Bandit explored the shadows in the gloomy storeroom behind the neighborhood grocers.  There was one light, a naked bulb hanging from the ceiling and a small lamp on a cluttered desk.  She kept to the shadows and almost forgot the delicious smell as her senses were overwhelmed with dozens of new exotic odors to sort and catalogue.   Even if the room were empty the old wooden floor had absorbed smells over dozens of years and could entertain any half literate cat for hours.

Bandit had checked out the right side of the storeroom when she saw the open doorway.  She peeked around the door jamb and saw the man with the broom behind the counter engrossed in some task with the cash register.  Then she saw the stairs and smelled the delicious aroma again.  She calculated the distance to the man and decided to chance it and bolted silently through the door and up the stairs.

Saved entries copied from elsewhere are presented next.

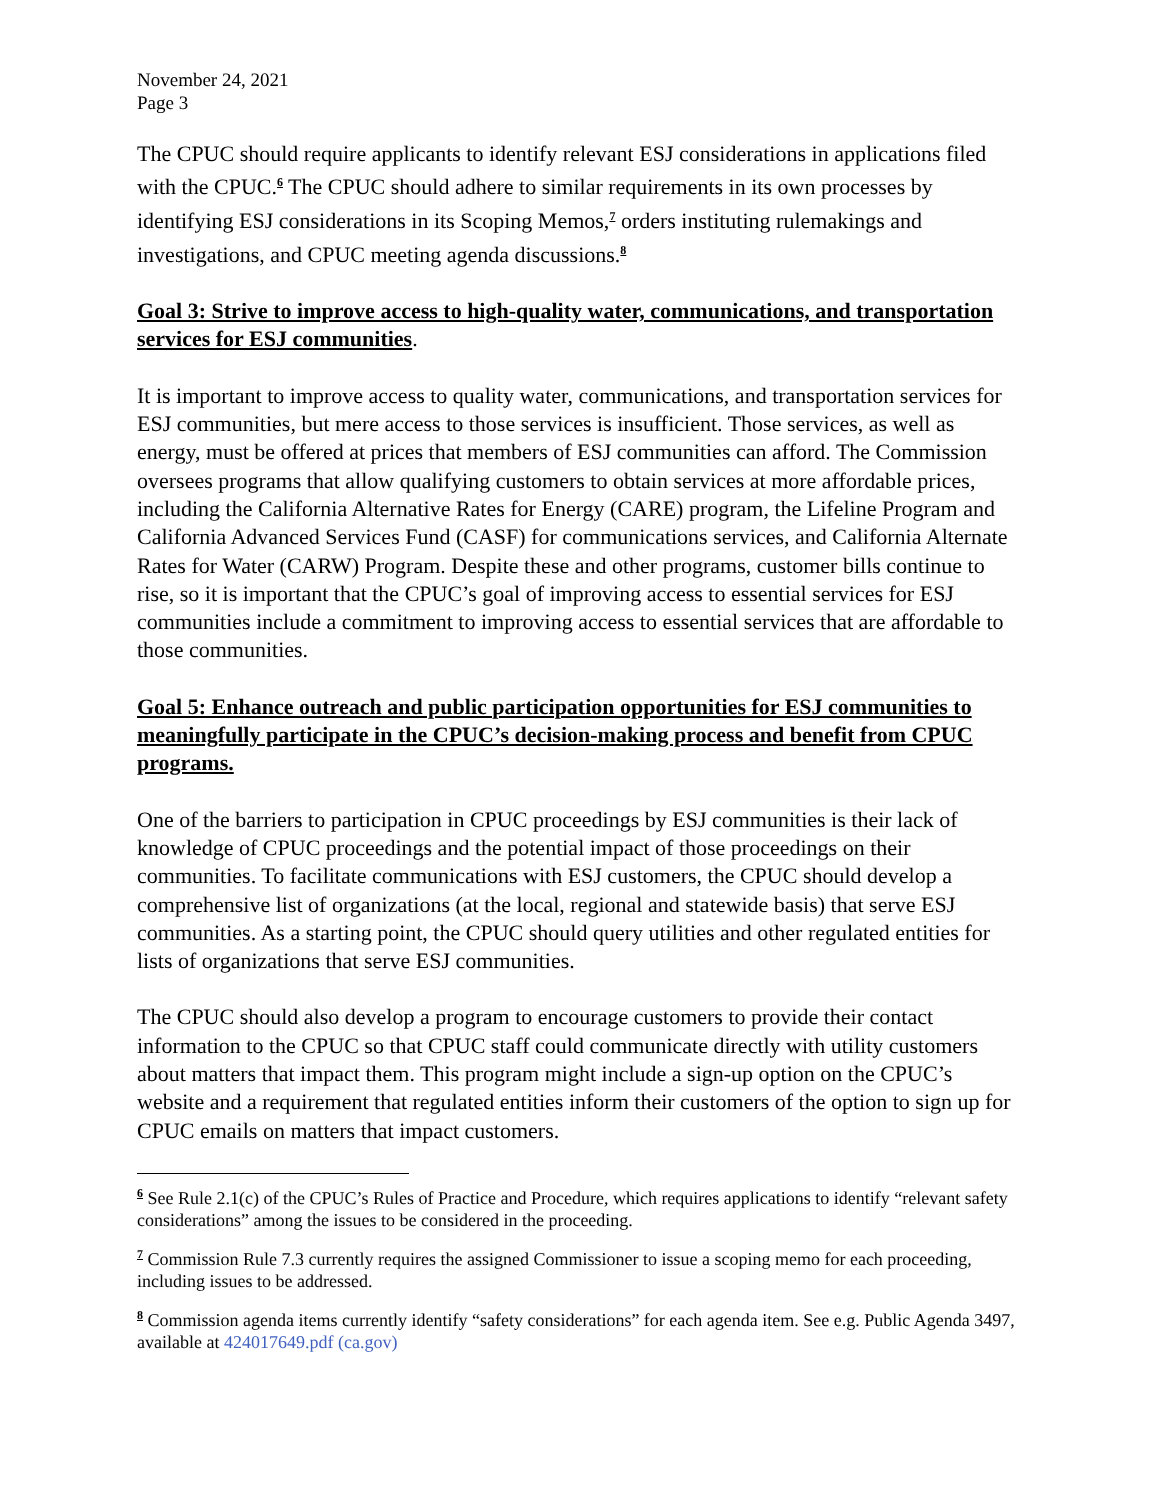November 24, 2021
Page 3
The CPUC should require applicants to identify relevant ESJ considerations in applications filed with the CPUC.<sup>6</sup> The CPUC should adhere to similar requirements in its own processes by identifying ESJ considerations in its Scoping Memos,<sup>7</sup> orders instituting rulemakings and investigations, and CPUC meeting agenda discussions.<sup>8</sup>
Goal 3: Strive to improve access to high-quality water, communications, and transportation services for ESJ communities.
It is important to improve access to quality water, communications, and transportation services for ESJ communities, but mere access to those services is insufficient. Those services, as well as energy, must be offered at prices that members of ESJ communities can afford. The Commission oversees programs that allow qualifying customers to obtain services at more affordable prices, including the California Alternative Rates for Energy (CARE) program, the Lifeline Program and California Advanced Services Fund (CASF) for communications services, and California Alternate Rates for Water (CARW) Program. Despite these and other programs, customer bills continue to rise, so it is important that the CPUC’s goal of improving access to essential services for ESJ communities include a commitment to improving access to essential services that are affordable to those communities.
Goal 5: Enhance outreach and public participation opportunities for ESJ communities to meaningfully participate in the CPUC’s decision-making process and benefit from CPUC programs.
One of the barriers to participation in CPUC proceedings by ESJ communities is their lack of knowledge of CPUC proceedings and the potential impact of those proceedings on their communities. To facilitate communications with ESJ customers, the CPUC should develop a comprehensive list of organizations (at the local, regional and statewide basis) that serve ESJ communities. As a starting point, the CPUC should query utilities and other regulated entities for lists of organizations that serve ESJ communities.
The CPUC should also develop a program to encourage customers to provide their contact information to the CPUC so that CPUC staff could communicate directly with utility customers about matters that impact them. This program might include a sign-up option on the CPUC’s website and a requirement that regulated entities inform their customers of the option to sign up for CPUC emails on matters that impact customers.
<sup>6</sup> See Rule 2.1(c) of the CPUC’s Rules of Practice and Procedure, which requires applications to identify “relevant safety considerations” among the issues to be considered in the proceeding.
<sup>7</sup> Commission Rule 7.3 currently requires the assigned Commissioner to issue a scoping memo for each proceeding, including issues to be addressed.
<sup>8</sup> Commission agenda items currently identify “safety considerations” for each agenda item. See e.g. Public Agenda 3497, available at 424017649.pdf (ca.gov)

There were three doors at the top of the stairs with a light under one of them and that was where the delicious smell was coming from.  She heard a human voice humming, stirring sounds, and water running when she sniffed under the door.  The room felt warm and filled with good smells so she had her head down sniffing when the door suddenly opened and a plump lady stood looking down at her.

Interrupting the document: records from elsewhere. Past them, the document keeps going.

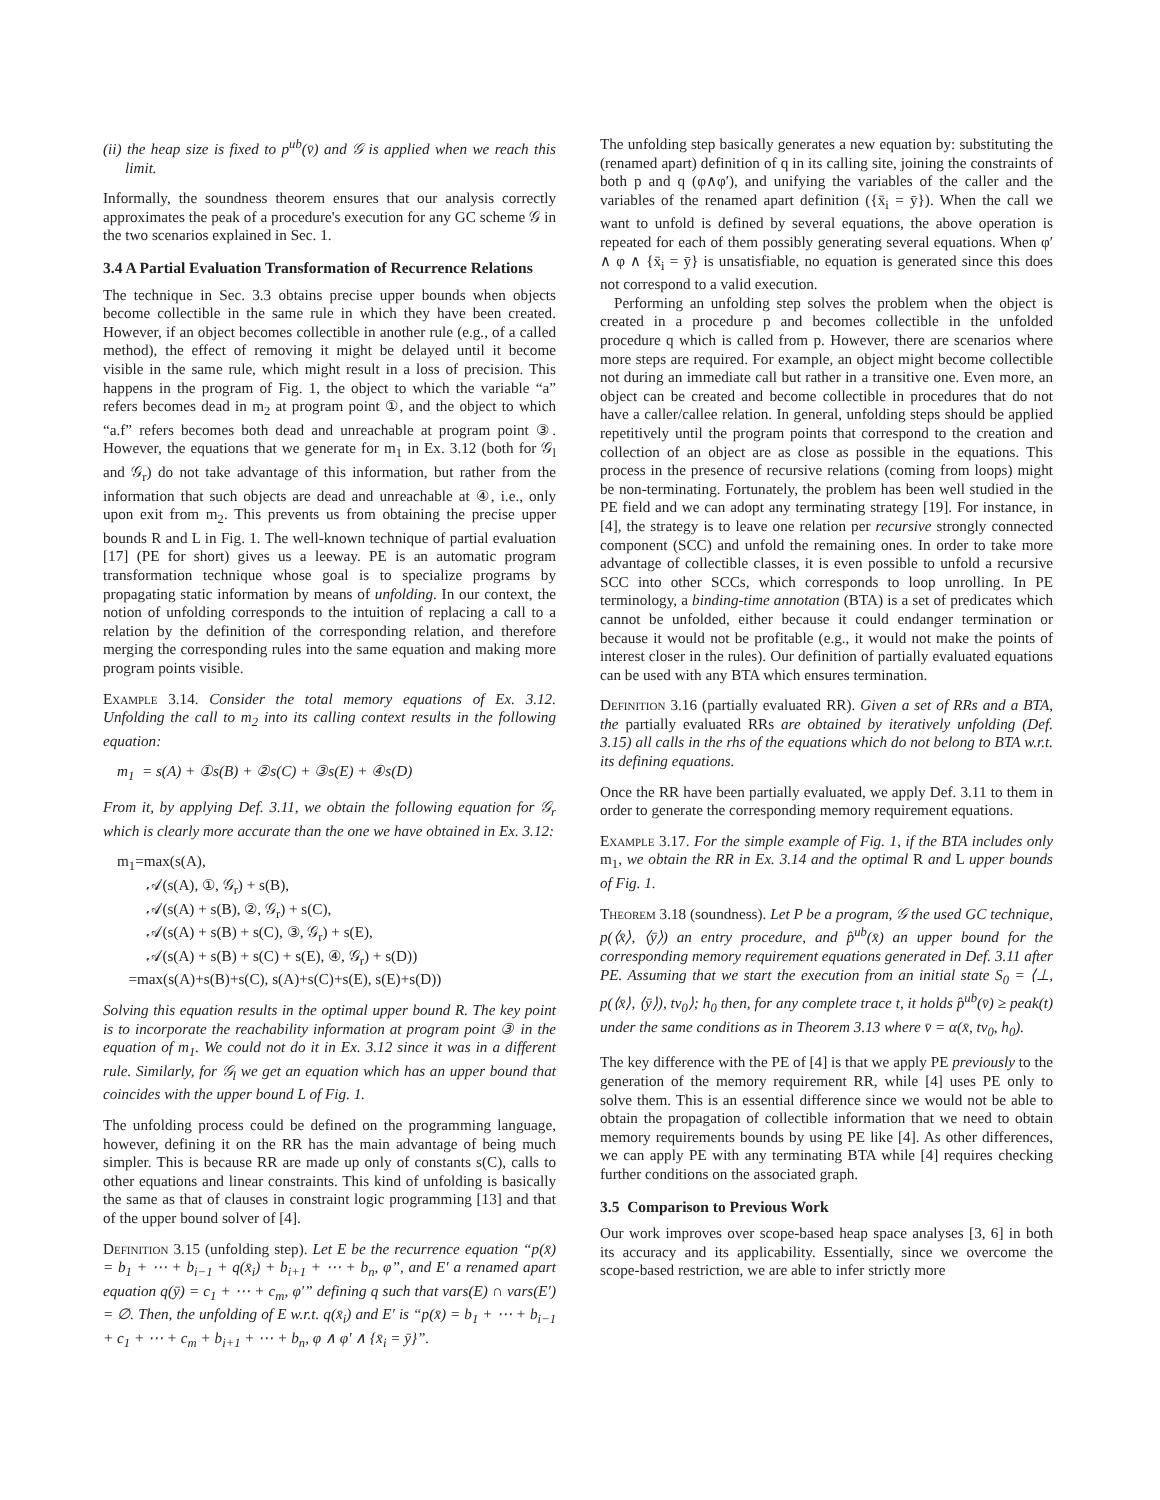(ii) the heap size is fixed to p<sup>ub</sup>(v̄) and 𝒢 is applied when we reach this limit.
Informally, the soundness theorem ensures that our analysis correctly approximates the peak of a procedure's execution for any GC scheme 𝒢 in the two scenarios explained in Sec. 1.
3.4 A Partial Evaluation Transformation of Recurrence Relations
The technique in Sec. 3.3 obtains precise upper bounds when objects become collectible in the same rule in which they have been created. However, if an object becomes collectible in another rule (e.g., of a called method), the effect of removing it might be delayed until it become visible in the same rule, which might result in a loss of precision. This happens in the program of Fig. 1, the object to which the variable “a” refers becomes dead in m<sub>2</sub> at program point ①, and the object to which “a.f” refers becomes both dead and unreachable at program point ③. However, the equations that we generate for m<sub>1</sub> in Ex. 3.12 (both for 𝒢<sub>l</sub> and 𝒢<sub>r</sub>) do not take advantage of this information, but rather from the information that such objects are dead and unreachable at ④, i.e., only upon exit from m<sub>2</sub>. This prevents us from obtaining the precise upper bounds R and L in Fig. 1. The well-known technique of partial evaluation [17] (PE for short) gives us a leeway. PE is an automatic program transformation technique whose goal is to specialize programs by propagating static information by means of unfolding. In our context, the notion of unfolding corresponds to the intuition of replacing a call to a relation by the definition of the corresponding relation, and therefore merging the corresponding rules into the same equation and making more program points visible.
Example 3.14. Consider the total memory equations of Ex. 3.12. Unfolding the call to m<sub>2</sub> into its calling context results in the following equation:
m<sub>1</sub> = s(A) + ①s(B) + ②s(C) + ③s(E) + ④s(D)
From it, by applying Def. 3.11, we obtain the following equation for 𝒢<sub>r</sub> which is clearly more accurate than the one we have obtained in Ex. 3.12:
m<sub>1</sub>=max(s(A),
𝒜(s(A), ①, 𝒢<sub>r</sub>) + s(B),
𝒜(s(A) + s(B), ②, 𝒢<sub>r</sub>) + s(C),
𝒜(s(A) + s(B) + s(C), ③, 𝒢<sub>r</sub>) + s(E),
𝒜(s(A) + s(B) + s(C) + s(E), ④, 𝒢<sub>r</sub>) + s(D))
=max(s(A)+s(B)+s(C), s(A)+s(C)+s(E), s(E)+s(D))
Solving this equation results in the optimal upper bound R. The key point is to incorporate the reachability information at program point ③ in the equation of m<sub>1</sub>. We could not do it in Ex. 3.12 since it was in a different rule. Similarly, for 𝒢<sub>l</sub> we get an equation which has an upper bound that coincides with the upper bound L of Fig. 1.
The unfolding process could be defined on the programming language, however, defining it on the RR has the main advantage of being much simpler. This is because RR are made up only of constants s(C), calls to other equations and linear constraints. This kind of unfolding is basically the same as that of clauses in constraint logic programming [13] and that of the upper bound solver of [4].
Definition 3.15 (unfolding step). Let E be the recurrence equation “p(x̄) = b<sub>1</sub> + ⋯ + b<sub>i−1</sub> + q(x̄<sub>i</sub>) + b<sub>i+1</sub> + ⋯ + b<sub>n</sub>, φ”, and E′ a renamed apart equation q(ȳ) = c<sub>1</sub> + ⋯ + c<sub>m</sub>, φ′” defining q such that vars(E) ∩ vars(E′) = ∅. Then, the unfolding of E w.r.t. q(x̄<sub>i</sub>) and E′ is “p(x̄) = b<sub>1</sub> + ⋯ + b<sub>i−1</sub> + c<sub>1</sub> + ⋯ + c<sub>m</sub> + b<sub>i+1</sub> + ⋯ + b<sub>n</sub>, φ ∧ φ′ ∧ {x̄<sub>i</sub> = ȳ}”.
The unfolding step basically generates a new equation by: substituting the (renamed apart) definition of q in its calling site, joining the constraints of both p and q (φ∧φ′), and unifying the variables of the caller and the variables of the renamed apart definition ({x̄<sub>i</sub> = ȳ}). When the call we want to unfold is defined by several equations, the above operation is repeated for each of them possibly generating several equations. When φ′ ∧ φ ∧ {x̄<sub>i</sub> = ȳ} is unsatisfiable, no equation is generated since this does not correspond to a valid execution.
Performing an unfolding step solves the problem when the object is created in a procedure p and becomes collectible in the unfolded procedure q which is called from p. However, there are scenarios where more steps are required. For example, an object might become collectible not during an immediate call but rather in a transitive one. Even more, an object can be created and become collectible in procedures that do not have a caller/callee relation. In general, unfolding steps should be applied repetitively until the program points that correspond to the creation and collection of an object are as close as possible in the equations. This process in the presence of recursive relations (coming from loops) might be non-terminating. Fortunately, the problem has been well studied in the PE field and we can adopt any terminating strategy [19]. For instance, in [4], the strategy is to leave one relation per recursive strongly connected component (SCC) and unfold the remaining ones. In order to take more advantage of collectible classes, it is even possible to unfold a recursive SCC into other SCCs, which corresponds to loop unrolling. In PE terminology, a binding-time annotation (BTA) is a set of predicates which cannot be unfolded, either because it could endanger termination or because it would not be profitable (e.g., it would not make the points of interest closer in the rules). Our definition of partially evaluated equations can be used with any BTA which ensures termination.
Definition 3.16 (partially evaluated RR). Given a set of RRs and a BTA, the partially evaluated RRs are obtained by iteratively unfolding (Def. 3.15) all calls in the rhs of the equations which do not belong to BTA w.r.t. its defining equations.
Once the RR have been partially evaluated, we apply Def. 3.11 to them in order to generate the corresponding memory requirement equations.
Example 3.17. For the simple example of Fig. 1, if the BTA includes only m<sub>1</sub>, we obtain the RR in Ex. 3.14 and the optimal R and L upper bounds of Fig. 1.
Theorem 3.18 (soundness). Let P be a program, 𝒢 the used GC technique, p(⟨x̄⟩, ⟨ȳ⟩) an entry procedure, and p̂<sup>ub</sup>(x̄) an upper bound for the corresponding memory requirement equations generated in Def. 3.11 after PE. Assuming that we start the execution from an initial state S<sub>0</sub> = ⟨⊥, p(⟨x̄⟩, ⟨ȳ⟩), tv<sub>0</sub>⟩; h<sub>0</sub> then, for any complete trace t, it holds p̂<sup>ub</sup>(v̄) ≥ peak(t) under the same conditions as in Theorem 3.13 where v̄ = α(x̄, tv<sub>0</sub>, h<sub>0</sub>).
The key difference with the PE of [4] is that we apply PE previously to the generation of the memory requirement RR, while [4] uses PE only to solve them. This is an essential difference since we would not be able to obtain the propagation of collectible information that we need to obtain memory requirements bounds by using PE like [4]. As other differences, we can apply PE with any terminating BTA while [4] requires checking further conditions on the associated graph.
3.5 Comparison to Previous Work
Our work improves over scope-based heap space analyses [3, 6] in both its accuracy and its applicability. Essentially, since we overcome the scope-based restriction, we are able to infer strictly more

Startled, Bandit looked up and blinked.

“Well, hello, little kitty,” said the plump woman looking down at her.  “Why your markings are just like a bandit,” she said delighted with her own clever observation.

“Well, come on in little kitty before the mister sees you,” she opened the door wide for Bandit and the cat put on her best runway walk auditioning for a cat show’s first prize.

The woman prepared a bowl for Bandit telling her that she had lost her adorable little calico a year ago when a car ran over her.  Lost in thought, the woman stopped preparing the bowl and Bandit decided to meow in sympathy to get the show back on the road.

“Why aren’t you a sweet little thing, chatting and all,” the woman said, and placed the bowl of stew on the floor in the corner for Bandit along with a bowl of water. 

Bandit noticed the window was open wide enough for her and then the smell brought her attention back to the food.  She would explore the upstairs later.

The woman fixed two plates and took them to the dining room and hollered down the stairs, “Mr. Huckabee your dinner is ready, please come while it’s still hot.”

Bandit heard heavy tromping on the stairs and decided to hide in the pantry until she found out where the skinny man with the broom was going.

When the missus came back to the kitchen with two empty plates she told Bandit, “Mr. Huckabee will stay in the living room in his recliner until bedtime, Kitty, and he never comes in the kitchen so we’ll be quite comfortable here.”

After she did the dishes, the missus sat in her rocker in front of the stove knitting a sweater for the mister’s birthday.  She chatted with Bandit and told her all about the calico and Mr. Huckabee. 

Bandit lay in front of the warm stove and bathed from head to foot as the human voice droned on and on.  Occasionally, Bandit would meow just to be polite but after bathing she dozed off as the missus talked and knitted. 

They spent the next three years doing this every evening until the mister passed on and the missus had to go live with her son in Spokane.  Bandit went out in search of her third of nine lives a little heavier, a little more spoiled, and set in her ways.